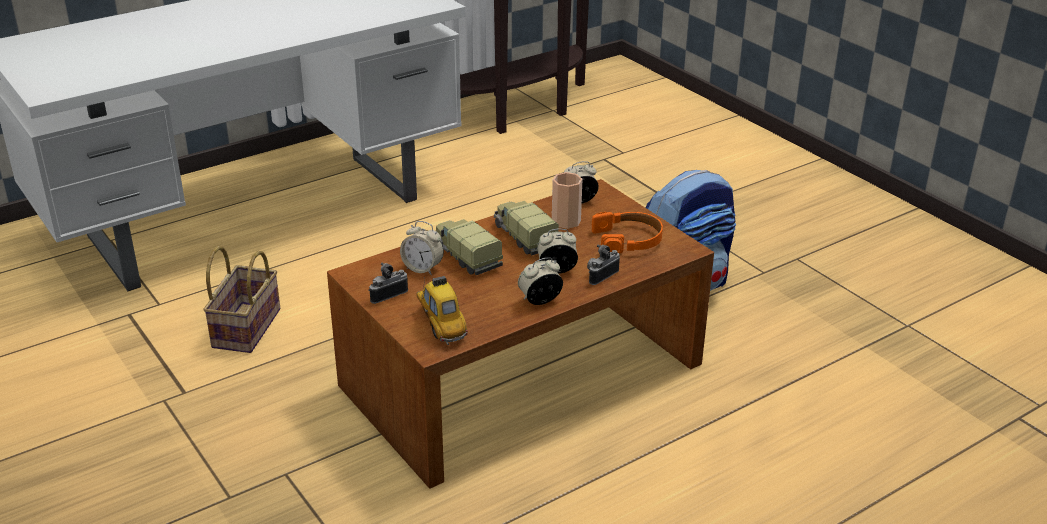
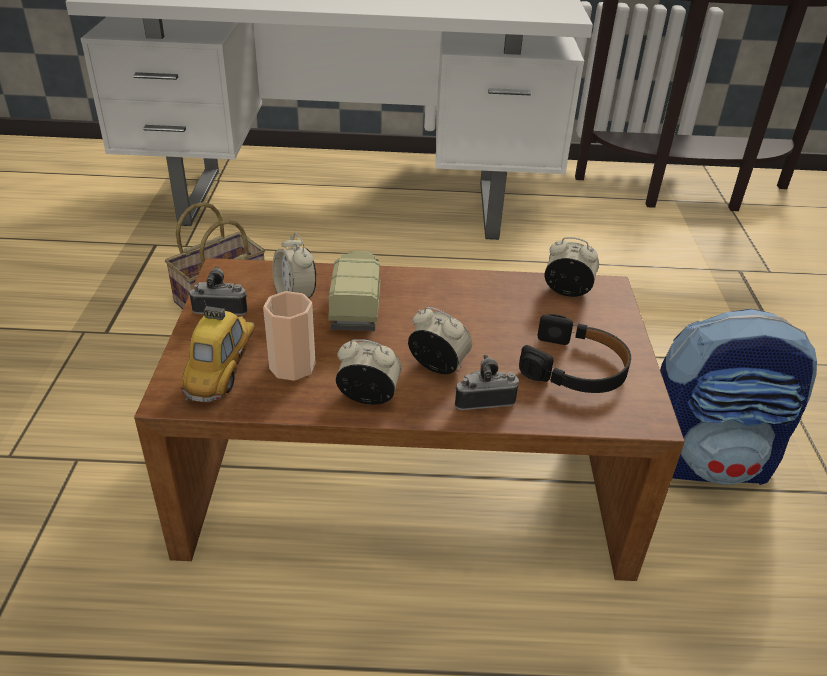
camera: 35 degrees right, 5 degrees up
toy truck [494,201,559,255] -> none
cup [552,172,583,229] -> cup moved to [263,291,316,381]
orange headphones [592,212,663,254] -> black headphones [519,314,631,393]

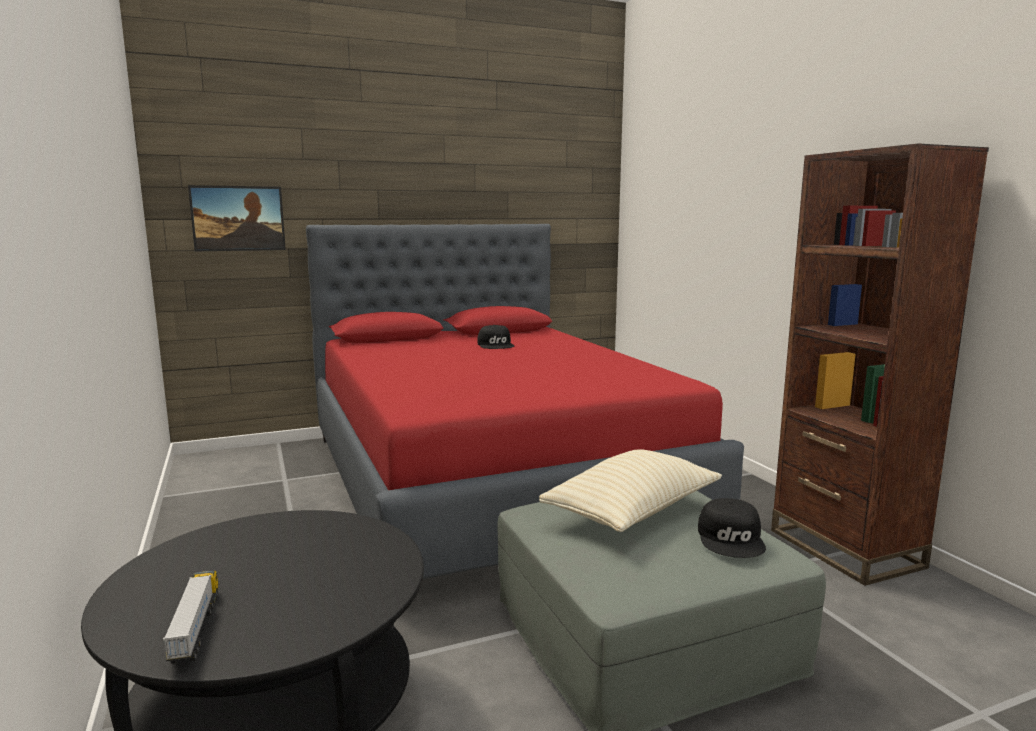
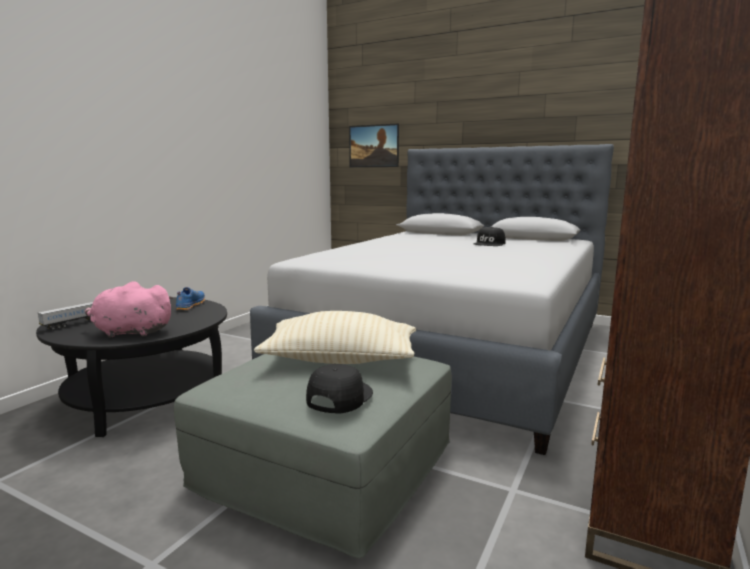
camera: 50 degrees right, 0 degrees up
red bed [306,224,744,579] -> grey bed [250,144,614,455]
black cap [698,498,766,558] -> black cap turned 150 degrees clockwise [306,364,373,414]
none -> pink plush toy [85,281,173,338]
none -> blue shoe [176,287,205,310]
+++++
§ **Task objective**:
Give the data again exactly as it appears, but without any images.

§ **Exercise result**:
camera: 35 degrees right, 5 degrees up
toy truck [494,201,559,255] -> none
cup [552,172,583,229] -> cup moved to [263,291,316,381]
orange headphones [592,212,663,254] -> black headphones [519,314,631,393]

camera: 50 degrees right, 0 degrees up
red bed [306,224,744,579] -> grey bed [250,144,614,455]
black cap [698,498,766,558] -> black cap turned 150 degrees clockwise [306,364,373,414]
none -> pink plush toy [85,281,173,338]
none -> blue shoe [176,287,205,310]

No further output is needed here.